Professional Treatment for a Torn Labrum

  • Discontinue overhead shoulder activities.
  • Utilize the latest physical therapy modalities and rehab devices available to reduce swelling and pain.
  • Massage the chest muscles, upper traps and posterior shoulder rotator cuff muscles to help reduce pain and foster pain-free range of motion.
  • Work with a physical therapist to properly strengthen the rotator cuff and surrounding musculature while improving biomechanics of the shoulder girdle during activities of daily living (ADLs).
  • Seek out arthroscopic surgery options, but only after an aggressive non-invasive rehab plan is given sufficient time to reduce symptoms.


Ask the Right Questions Like a Pro

Here’s what smart pro athletes would ask their sports medicine specialist to ensure a fast and safe return to the game they love:

1. Is an MRI or MRI-arthrogram required to confirm the diagnosis of a torn shoulder labrum?

2. Which specific physical therapy activities should I focus on to speed up recovery?

3. What is the likelihood that surgery will be required?

4. How much healing time is required before I can return to my sport?  Moreover, can you provide me with a general plan to follow as I anticipate my return to athletics?

5. What else can I do on my own to avoid a re-injury?

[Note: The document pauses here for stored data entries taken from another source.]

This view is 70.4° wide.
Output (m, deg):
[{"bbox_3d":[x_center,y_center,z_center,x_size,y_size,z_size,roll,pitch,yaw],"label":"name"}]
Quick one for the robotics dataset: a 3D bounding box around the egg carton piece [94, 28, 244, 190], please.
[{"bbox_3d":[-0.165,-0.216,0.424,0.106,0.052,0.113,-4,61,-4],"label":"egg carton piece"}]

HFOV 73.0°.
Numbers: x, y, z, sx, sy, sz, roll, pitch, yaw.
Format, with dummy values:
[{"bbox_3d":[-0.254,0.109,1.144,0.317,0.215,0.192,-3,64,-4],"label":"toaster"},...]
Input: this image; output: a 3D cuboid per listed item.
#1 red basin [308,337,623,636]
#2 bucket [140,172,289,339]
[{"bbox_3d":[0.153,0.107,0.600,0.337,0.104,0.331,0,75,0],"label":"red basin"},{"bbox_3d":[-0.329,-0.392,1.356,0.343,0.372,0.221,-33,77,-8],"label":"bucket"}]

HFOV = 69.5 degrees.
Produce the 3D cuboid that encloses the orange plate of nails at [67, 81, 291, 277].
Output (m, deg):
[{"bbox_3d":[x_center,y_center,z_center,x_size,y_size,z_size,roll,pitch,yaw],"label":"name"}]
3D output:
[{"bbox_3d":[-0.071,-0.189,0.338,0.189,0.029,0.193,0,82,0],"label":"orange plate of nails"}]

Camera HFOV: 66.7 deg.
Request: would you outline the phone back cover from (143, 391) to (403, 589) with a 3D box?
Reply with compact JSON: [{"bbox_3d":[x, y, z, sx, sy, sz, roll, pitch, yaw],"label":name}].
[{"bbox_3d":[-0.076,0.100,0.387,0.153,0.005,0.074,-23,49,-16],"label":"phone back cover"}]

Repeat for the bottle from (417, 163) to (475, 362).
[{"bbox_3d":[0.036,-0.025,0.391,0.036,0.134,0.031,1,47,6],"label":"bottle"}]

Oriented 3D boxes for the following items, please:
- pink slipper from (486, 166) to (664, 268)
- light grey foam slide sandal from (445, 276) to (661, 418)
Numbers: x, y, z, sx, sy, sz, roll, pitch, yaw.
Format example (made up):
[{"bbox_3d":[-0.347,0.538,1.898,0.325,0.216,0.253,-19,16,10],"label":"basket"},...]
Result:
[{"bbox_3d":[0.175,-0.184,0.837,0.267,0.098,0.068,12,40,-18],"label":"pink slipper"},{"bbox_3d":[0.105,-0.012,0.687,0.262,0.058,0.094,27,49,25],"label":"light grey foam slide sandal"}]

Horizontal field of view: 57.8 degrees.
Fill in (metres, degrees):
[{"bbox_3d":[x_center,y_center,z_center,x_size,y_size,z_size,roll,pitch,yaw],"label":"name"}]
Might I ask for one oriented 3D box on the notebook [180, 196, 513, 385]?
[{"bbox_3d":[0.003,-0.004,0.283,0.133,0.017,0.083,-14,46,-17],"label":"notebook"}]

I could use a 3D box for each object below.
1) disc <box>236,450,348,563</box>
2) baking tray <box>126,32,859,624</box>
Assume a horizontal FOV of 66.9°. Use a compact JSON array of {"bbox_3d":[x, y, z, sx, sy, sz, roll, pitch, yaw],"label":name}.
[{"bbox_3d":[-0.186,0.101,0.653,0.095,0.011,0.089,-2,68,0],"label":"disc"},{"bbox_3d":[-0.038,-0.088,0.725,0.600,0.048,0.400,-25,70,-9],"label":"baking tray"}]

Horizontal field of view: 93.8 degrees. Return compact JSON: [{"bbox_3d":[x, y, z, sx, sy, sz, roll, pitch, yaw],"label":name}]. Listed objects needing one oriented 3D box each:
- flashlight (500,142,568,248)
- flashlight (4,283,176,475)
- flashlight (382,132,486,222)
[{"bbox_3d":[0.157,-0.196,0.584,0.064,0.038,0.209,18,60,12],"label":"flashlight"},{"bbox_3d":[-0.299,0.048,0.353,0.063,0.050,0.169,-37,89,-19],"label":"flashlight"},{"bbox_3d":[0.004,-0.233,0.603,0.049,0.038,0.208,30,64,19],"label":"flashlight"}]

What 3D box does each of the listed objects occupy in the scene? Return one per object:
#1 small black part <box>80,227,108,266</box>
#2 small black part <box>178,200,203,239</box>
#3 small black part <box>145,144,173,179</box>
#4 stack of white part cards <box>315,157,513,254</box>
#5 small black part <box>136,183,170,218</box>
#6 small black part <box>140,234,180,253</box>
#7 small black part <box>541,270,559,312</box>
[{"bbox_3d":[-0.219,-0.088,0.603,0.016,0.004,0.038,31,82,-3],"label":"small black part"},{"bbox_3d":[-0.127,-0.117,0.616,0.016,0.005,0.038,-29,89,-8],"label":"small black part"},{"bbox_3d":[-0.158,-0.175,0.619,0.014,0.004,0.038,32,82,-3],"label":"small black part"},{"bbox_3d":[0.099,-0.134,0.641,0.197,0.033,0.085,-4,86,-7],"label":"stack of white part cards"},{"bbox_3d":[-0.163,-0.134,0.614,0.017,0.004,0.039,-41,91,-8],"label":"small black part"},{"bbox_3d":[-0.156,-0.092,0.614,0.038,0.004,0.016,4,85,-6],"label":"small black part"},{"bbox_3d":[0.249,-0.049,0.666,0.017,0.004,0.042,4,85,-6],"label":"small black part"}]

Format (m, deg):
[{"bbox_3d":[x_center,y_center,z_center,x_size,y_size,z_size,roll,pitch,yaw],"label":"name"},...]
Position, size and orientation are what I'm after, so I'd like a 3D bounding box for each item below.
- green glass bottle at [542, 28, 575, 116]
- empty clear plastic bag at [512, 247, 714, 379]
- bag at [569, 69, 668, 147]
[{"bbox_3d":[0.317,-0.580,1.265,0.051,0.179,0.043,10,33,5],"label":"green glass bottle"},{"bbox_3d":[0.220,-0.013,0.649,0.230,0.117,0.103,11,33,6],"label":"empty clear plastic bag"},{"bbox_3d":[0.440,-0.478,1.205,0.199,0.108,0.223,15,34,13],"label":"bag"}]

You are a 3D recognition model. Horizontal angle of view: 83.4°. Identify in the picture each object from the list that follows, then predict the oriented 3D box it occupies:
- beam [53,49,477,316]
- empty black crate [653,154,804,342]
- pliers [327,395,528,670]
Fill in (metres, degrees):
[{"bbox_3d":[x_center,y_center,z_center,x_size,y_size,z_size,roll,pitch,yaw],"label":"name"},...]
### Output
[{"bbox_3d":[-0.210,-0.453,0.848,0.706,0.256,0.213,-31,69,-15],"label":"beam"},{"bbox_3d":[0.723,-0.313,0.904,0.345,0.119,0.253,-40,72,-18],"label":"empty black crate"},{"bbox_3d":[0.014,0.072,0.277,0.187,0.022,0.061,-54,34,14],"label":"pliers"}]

Elite Sports Medicine Tips from Mike Ryan

  • Ice, Ice, Baby – Icing immediately after a workout or rehab is the simplest way to control swelling and reduce pain.
  • Pay Attention – Do not disregard recurring shoulder pain. A failure to diagnose a shoulder labrum tear early on can increase the need for surgery later.
  • Listen Up – If you experience shoulder pain following any activity, listen to your shoulder to help pinpoint the specific movement or activity that aggravated the injury.
  • Stretch and Stretch Some More – Stretching/warming up the shoulder joint and its associated muscles, tendons, ligaments and fascia prior to any physical activity will help keep you in the game.
  • Remember It’s a Marathon, Not a Sprint – Take your rehabilitation program seriously to help keep you in the game and hopefully avoid further downtime and surgery down the road.